For various reasons, it's seemed like a good idea to start tidying up the flat a bit this week. It's not UN-tidy as such - day to day things like the dishes and the laundry and making sure there's no new life-forms in the fridge are well under control - but there's some less urgent stuff that wanted doing, like pruning my wardrobe and vacuuming under the bed.
This morning I had a wardrobe full of clothes and Nothing To Wear. Now I have five bags of clothes for my sister to go through and a wardrobe that's about a third full of everyday clothes which (with only one or two exceptions such as my one Smart Suit) I have worn and washed at least once in the last twelve months. I think this is an improvement.
I also found at least half a dozen pairs of black tights (I have kept two pairs which were still on the cardboard), a couple of bits of lacy underwear which had hidden behind my socks and still had the tags in, and three or four rather small tops which I used to wear when I was very fit and went out to dance for several hours at least once a week. I'm not even going to try to try them on, I don't think I could deal with that kind of trauma. Sister Dearest will love them though.
Having got over that little blast from the past, I started to tackle the depths of under my bed. At first it wasn't too bad, it was all stuff I knew was there. A plastic box containing my spare duvet. A pair of wings and a halo from a fancy dress competition in the aforementioned going-out-and-dancing days (*sniff*) that someone borrowed last year. A large sports bag which I have lugged around more train stations than I care to remember while on weekend jaunts to see various internet people. I could even run up and down stairs while carrying it and never missed a connection...
*sneezes from dust*
This didn't put me in the right frame of mind to hit The Paperwork.
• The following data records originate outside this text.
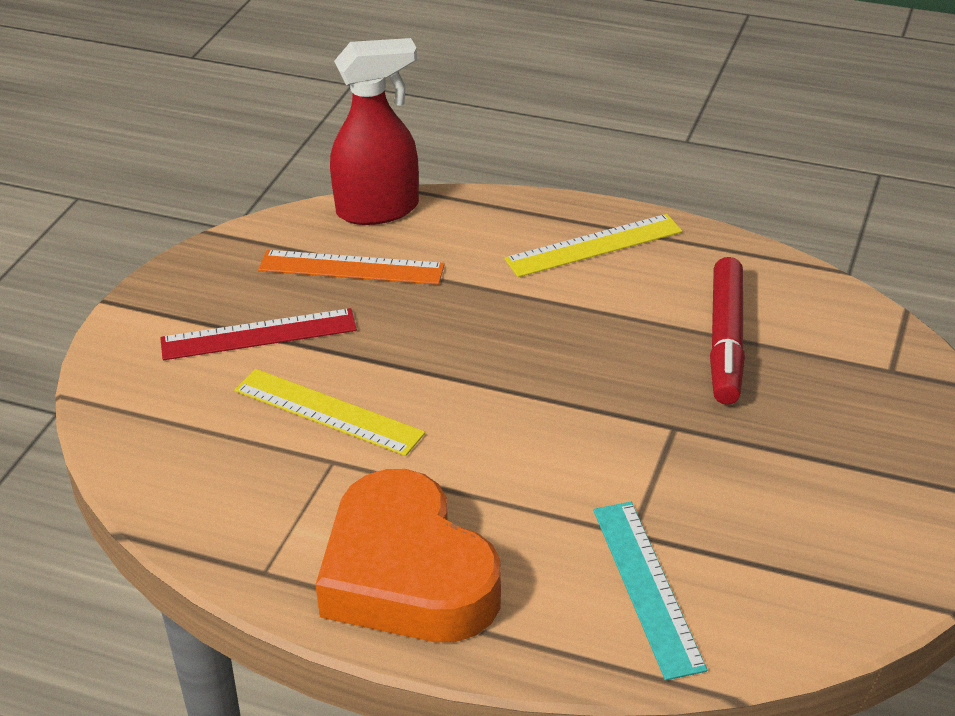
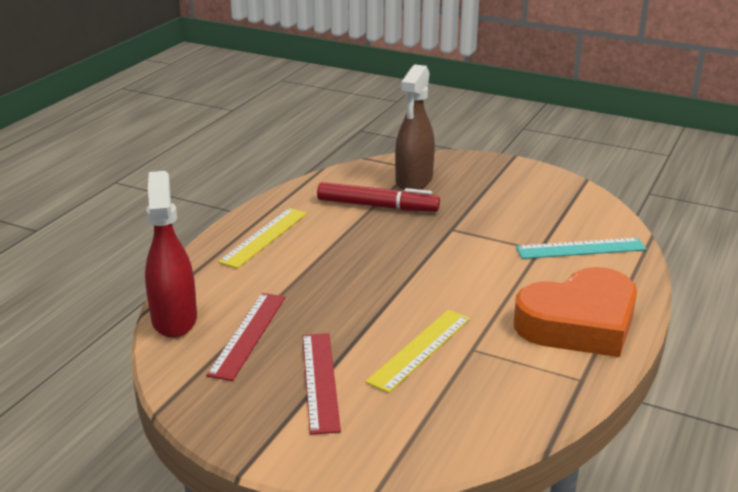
camera: 85 degrees left, 10 degrees down
orange ruler [258,250,445,285] -> red ruler [206,293,285,381]
yellow ruler [504,214,682,277] -> yellow ruler turned 45 degrees clockwise [218,208,307,269]
none -> brown spray bottle [395,64,435,190]

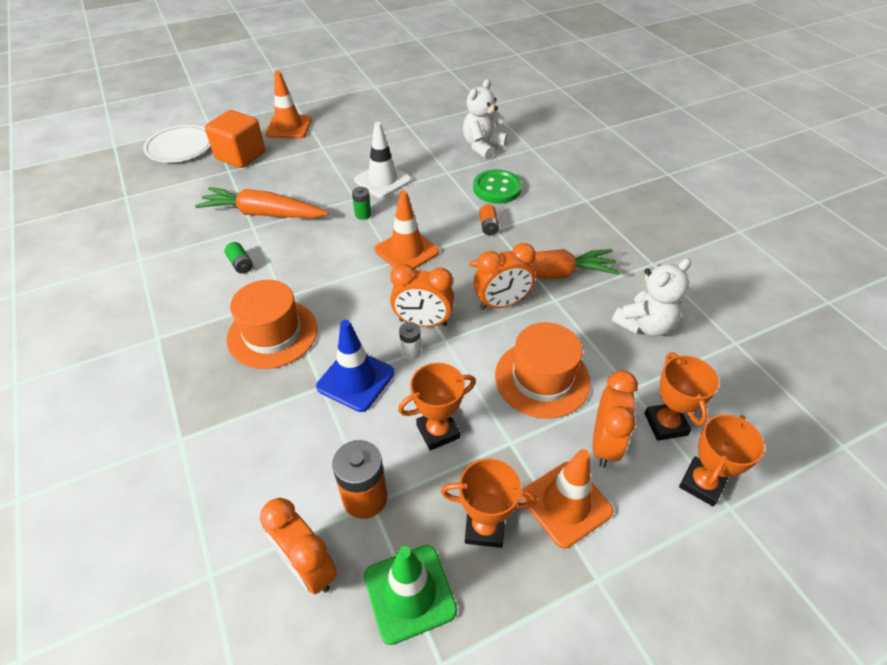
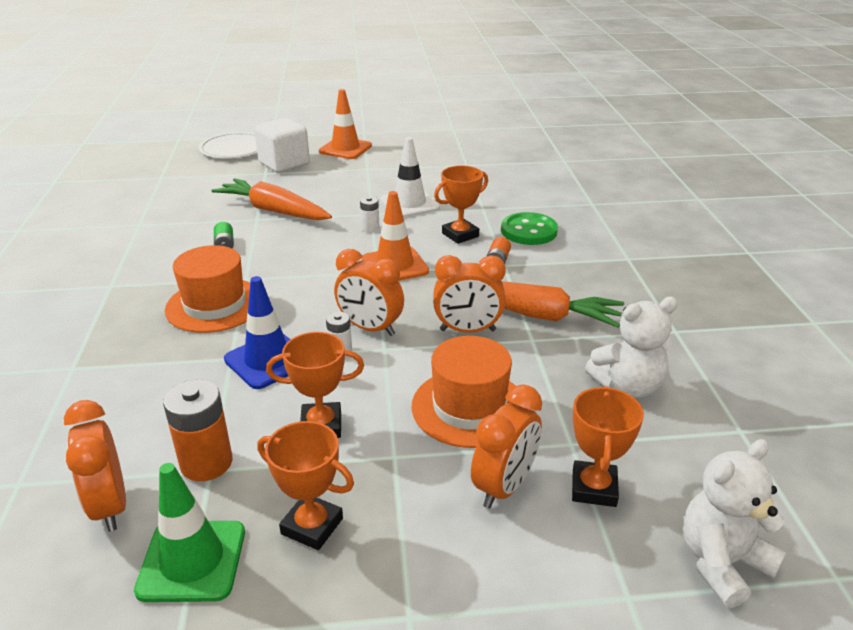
camera: 20 degrees right, 15 degrees down
orange cube [205,110,265,168] -> white cube [254,118,310,172]
green battery [352,187,371,220] -> white battery [360,196,379,232]
white teddy bear [463,79,507,159] -> white teddy bear moved to [683,439,787,608]
orange traffic cone [521,449,614,548] -> none
orange trophy [679,414,765,506] -> orange trophy moved to [434,165,488,244]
There was a period, when I first got sick, where I didn't really realise what was going on and thought I just had a couple of nasty bugs and would get over it. This wasn't a happy time. When I look back now, I realise I was being ridiculous, but at the time, I thought I was making sense.
So there were a number of incidents to do with me fainting but refusing to go to hospital because I was running late for work and had clients to see and "it's just a bit of flu or something". There were also a number of times when I walked into the building where I worked and someone from another organisation took one look at me and pretty much forcibly ushered me into their car and drove me straight back home.
In these circumstances, paperwork wasn't top of my priorities. I would come in the front door, pick up my post, go up the stairs to my flat, and lie down on my bed and go to sleep, complete with my handful of post, my glasses, my coat, my bag, my shoes, everything. Stuff on the bed got pushed off the bed, and eventually underneath it.
Which is why today's discoveries were lurking there to upset me. I'm not sure what's worse. There's the stuff I do remember - handouts from work-based training I did and meetings I went to, printouts of emails, a magazine, some train tickets - which remind me of the life I used to have. And then, there's the stuff I don't remember, and it scares me a little that I don't remember it. Like, a tesco clubcard and two key fobs, still stuck to the letter they came with. The name is mine, the address is here, but I can't remember applying for it - and how can I have been too knackered to sign the card and stick it in my purse? Or an invite to a party I'm fairly certain I didn't go to. I hope I at least phoned to apologise.
I'm feeling very angry and I can't put my finger on exactly why. It's not that I want my old life back. I mean, it would be nice to not be in pain, or confined to bed so much (and it would be nice to be a size 10 again). But if giving up the pain and malaise (and excess flab) also meant giving up the friends I've made, the relationship with Steve, the steadiness I've acquired, and picking up at age 23 again, I would not do it.
I think the anger might be because the shift in pace and circumstances was not my choice. I didn't want to become unemployed, and I didn't "deserve" to get ill or do anything that made me ill. It was all completely out of my control and I hate that.
Carrying on from that, I think it's also affected by Sister Dearest. She's currently the same age I was when it all fell apart, and she *is* in control of her life, she *has* chosen to leave her job, she actively says and does things to steer her life in the direction she *wants* it to go.
Nah. I think it's mostly because I have done too much physically today. Also I have been inhaling two-year-old dust and that can't be good for you. Here's hoping I feel perkier tomorrow and that Sister Dearest enjoys my castoffs.
Oh, and good news. I have a routine doctor's appointment coming up in two weeks, and I've just found out that it will be with my actual proper GP, the lovely Dr W, rather than the smegging bloody Locum who cocked up my DLA. Hurrah!